◆ Data excerpts ◆
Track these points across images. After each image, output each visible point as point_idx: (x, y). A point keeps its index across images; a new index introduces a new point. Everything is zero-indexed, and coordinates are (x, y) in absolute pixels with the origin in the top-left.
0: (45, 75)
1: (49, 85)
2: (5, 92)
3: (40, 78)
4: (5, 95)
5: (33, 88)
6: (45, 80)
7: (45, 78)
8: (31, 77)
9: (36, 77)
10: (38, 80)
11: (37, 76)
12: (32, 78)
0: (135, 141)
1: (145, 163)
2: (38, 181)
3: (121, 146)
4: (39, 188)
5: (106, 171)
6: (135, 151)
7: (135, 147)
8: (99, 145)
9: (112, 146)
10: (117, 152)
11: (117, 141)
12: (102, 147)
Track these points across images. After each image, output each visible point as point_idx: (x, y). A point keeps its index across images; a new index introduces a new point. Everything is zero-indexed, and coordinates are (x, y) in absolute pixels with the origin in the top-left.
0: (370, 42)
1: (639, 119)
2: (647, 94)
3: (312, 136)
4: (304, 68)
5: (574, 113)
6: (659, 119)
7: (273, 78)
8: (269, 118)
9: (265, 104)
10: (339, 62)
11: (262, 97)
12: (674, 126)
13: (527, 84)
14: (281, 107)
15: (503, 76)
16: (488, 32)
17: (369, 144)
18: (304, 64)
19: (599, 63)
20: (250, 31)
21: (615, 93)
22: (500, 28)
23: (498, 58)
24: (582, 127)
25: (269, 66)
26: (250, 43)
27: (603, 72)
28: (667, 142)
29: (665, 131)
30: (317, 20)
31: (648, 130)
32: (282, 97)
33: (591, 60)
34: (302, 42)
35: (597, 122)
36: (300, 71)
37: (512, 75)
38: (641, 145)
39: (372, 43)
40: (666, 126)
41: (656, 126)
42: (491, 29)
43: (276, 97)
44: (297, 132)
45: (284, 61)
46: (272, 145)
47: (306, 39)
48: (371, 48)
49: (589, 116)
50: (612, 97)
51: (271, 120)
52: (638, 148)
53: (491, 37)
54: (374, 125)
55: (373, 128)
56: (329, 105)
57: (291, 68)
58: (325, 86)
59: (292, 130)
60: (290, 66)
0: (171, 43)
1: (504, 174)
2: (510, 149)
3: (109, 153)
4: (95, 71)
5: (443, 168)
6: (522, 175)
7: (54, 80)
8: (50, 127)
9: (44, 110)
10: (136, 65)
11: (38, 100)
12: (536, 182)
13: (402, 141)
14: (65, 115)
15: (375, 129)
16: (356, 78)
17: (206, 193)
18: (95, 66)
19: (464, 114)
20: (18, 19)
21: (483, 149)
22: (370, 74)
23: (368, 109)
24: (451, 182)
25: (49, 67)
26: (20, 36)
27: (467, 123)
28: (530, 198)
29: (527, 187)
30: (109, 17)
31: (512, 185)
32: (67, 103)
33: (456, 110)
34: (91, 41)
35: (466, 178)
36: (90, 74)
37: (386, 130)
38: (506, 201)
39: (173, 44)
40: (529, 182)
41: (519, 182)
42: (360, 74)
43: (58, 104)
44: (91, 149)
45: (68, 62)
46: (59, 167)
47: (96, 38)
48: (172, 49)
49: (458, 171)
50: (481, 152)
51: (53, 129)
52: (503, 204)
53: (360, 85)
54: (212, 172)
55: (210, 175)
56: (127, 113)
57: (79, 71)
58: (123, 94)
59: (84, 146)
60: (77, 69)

◆ Exercise instructions ◆
Return all of the records above unchanged, line for line.

◆ Written answer ◆
Track these points across images. After each image, output each visible point as point_idx: (x, y). A point keeps its index across images; a new index introduces a new point. Everything is zero-indexed, and coordinates are (x, y) in absolute pixels with the origin in the top-left.
0: (45, 75)
1: (49, 85)
2: (5, 92)
3: (40, 78)
4: (5, 95)
5: (33, 88)
6: (45, 80)
7: (45, 78)
8: (31, 77)
9: (36, 77)
10: (38, 80)
11: (37, 76)
12: (32, 78)
0: (135, 141)
1: (145, 163)
2: (38, 181)
3: (121, 146)
4: (39, 188)
5: (106, 171)
6: (135, 151)
7: (135, 147)
8: (99, 145)
9: (112, 146)
10: (117, 152)
11: (117, 141)
12: (102, 147)
Track these points across images. After each image, output each visible point as point_idx: (x, y). A point keeps its index across images; a new index introduces a new point. Everything is zero-indexed, and coordinates are (x, y) in absolute pixels with the origin in the top-left.
0: (370, 42)
1: (639, 119)
2: (647, 94)
3: (312, 136)
4: (304, 68)
5: (574, 113)
6: (659, 119)
7: (273, 78)
8: (269, 118)
9: (265, 104)
10: (339, 62)
11: (262, 97)
12: (674, 126)
13: (527, 84)
14: (281, 107)
15: (503, 76)
16: (488, 32)
17: (369, 144)
18: (304, 64)
19: (599, 63)
20: (250, 31)
21: (615, 93)
22: (500, 28)
23: (498, 58)
24: (582, 127)
25: (269, 66)
26: (250, 43)
27: (603, 72)
28: (667, 142)
29: (665, 131)
30: (317, 20)
31: (648, 130)
32: (282, 97)
33: (591, 60)
34: (302, 42)
35: (597, 122)
36: (300, 71)
37: (512, 75)
38: (641, 145)
39: (372, 43)
40: (666, 126)
41: (656, 126)
42: (491, 29)
43: (276, 97)
44: (297, 132)
45: (284, 61)
46: (272, 145)
47: (306, 39)
48: (371, 48)
49: (589, 116)
50: (612, 97)
51: (271, 120)
52: (638, 148)
53: (491, 37)
54: (374, 125)
55: (373, 128)
56: (329, 105)
57: (291, 68)
58: (325, 86)
59: (292, 130)
60: (290, 66)
0: (171, 43)
1: (504, 174)
2: (510, 149)
3: (109, 153)
4: (95, 71)
5: (443, 168)
6: (522, 175)
7: (54, 80)
8: (50, 127)
9: (44, 110)
10: (136, 65)
11: (38, 100)
12: (536, 182)
13: (402, 141)
14: (65, 115)
15: (375, 129)
16: (356, 78)
17: (206, 193)
18: (95, 66)
19: (464, 114)
20: (18, 19)
21: (483, 149)
22: (370, 74)
23: (368, 109)
24: (451, 182)
25: (49, 67)
26: (20, 36)
27: (467, 123)
28: (530, 198)
29: (527, 187)
30: (109, 17)
31: (512, 185)
32: (67, 103)
33: (456, 110)
34: (91, 41)
35: (466, 178)
36: (90, 74)
37: (386, 130)
38: (506, 201)
39: (173, 44)
40: (529, 182)
41: (519, 182)
42: (360, 74)
43: (58, 104)
44: (91, 149)
45: (68, 62)
46: (59, 167)
47: (96, 38)
48: (172, 49)
49: (458, 171)
50: (481, 152)
51: (53, 129)
52: (503, 204)
53: (360, 85)
54: (212, 172)
55: (210, 175)
56: (127, 113)
57: (79, 71)
58: (123, 94)
59: (84, 146)
60: (77, 69)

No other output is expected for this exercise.